It should have come as no surprise for Stanislaw Trzebinski that he became an artist, in fact some might say it was fated. Not only did he grow up in a creative household filled with the paintings of his late father – the artist Tonio Trzebinski – and the visceral interiors of his mother, the fashion designer Anna Trzebinski; but regular visitors to his family home in the affluent Nairobi suburb of Karen included the likes of internationally acclaimed wildlife and fashion photographer Peter Beard.
His childhood was as much about art and design as it was about being in nature. ‘I learnt from an early age to appreciate the beauty and fragility of the wilderness with some of my fondest memories on the safaris that my sister and I would enjoy with my parents,’ he recalls. ‘My father was an avid fisherman and surfer and a lot of our weekends were spent on the coast of Mombasa, where I’d wade through rock pools at low tide catching reef fish for my home aquarium while my father surfed.’
That immersion in nature coupled with the sudden death of his father when he was just nine years old was to prove a powerful catalyst for Stanislaw’s career as a sculptor. ‘Most boys dream of growing up and being like their dad, I was no exception in that it became a kind of relentless pursuit from thereon.’ While Stanislaw was at high school in Kenya, he spent a number of summer holidays working in the studio of acclaimed South African bronze artist Otto du Plessis. It was there that he cast his first pieces.

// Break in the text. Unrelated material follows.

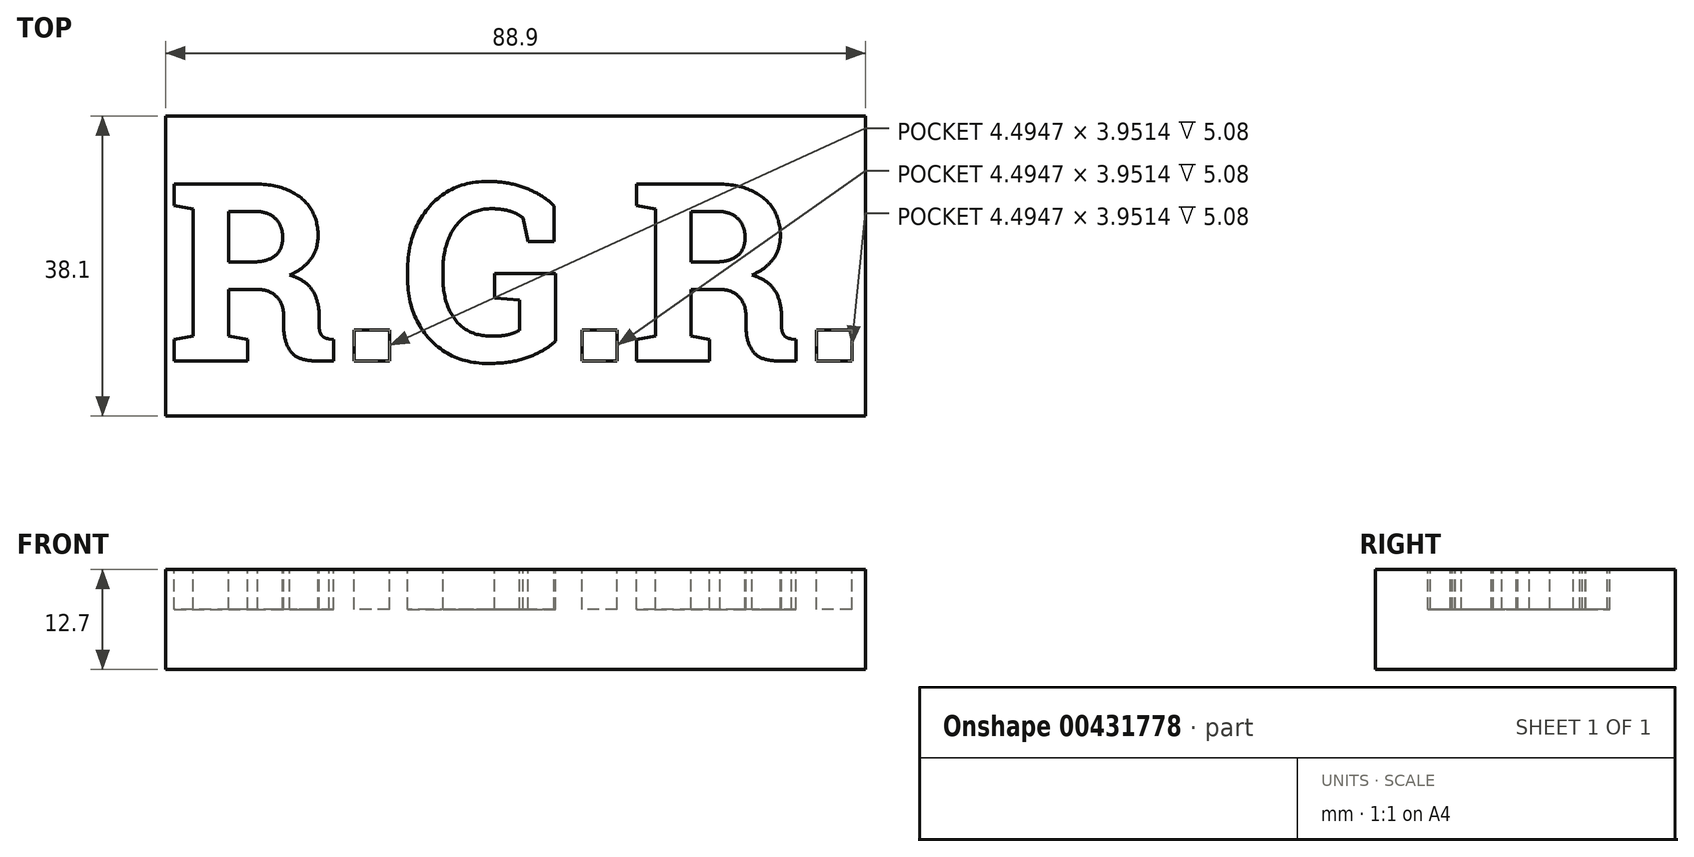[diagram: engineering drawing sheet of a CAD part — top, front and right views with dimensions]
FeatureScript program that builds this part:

The bug had bitten. ‘There is something very compelling about the three-dimensional aspect of sculpture that demands your total immersion as an artist, it was something that came very easily to me.’
His fascination with nature and his ability to immerse himself completely in each piece continues with his latest body of work, In The Absence of Light, where his focus is fixed firmly on the ocean. ‘The sea is our last frontier, a vastly unexplored region of which we know so little,’ he adds. ‘And yet we’re destroying it at such a rate that we have no idea what we are losing.’ There is a physicality to Stanislaw’s sculptures, whether large-scale (some of his standing chandeliers are 120 feet) or diminutive in scale, that make them unapologetically iconic. I love that his own sense of awe at some of the ocean’s most ancient and primordial creatures is so keenly felt. As explorations of the symbiotic relationship that exists between humans and the natural world, his work is powerful, mystical and mesmerizing.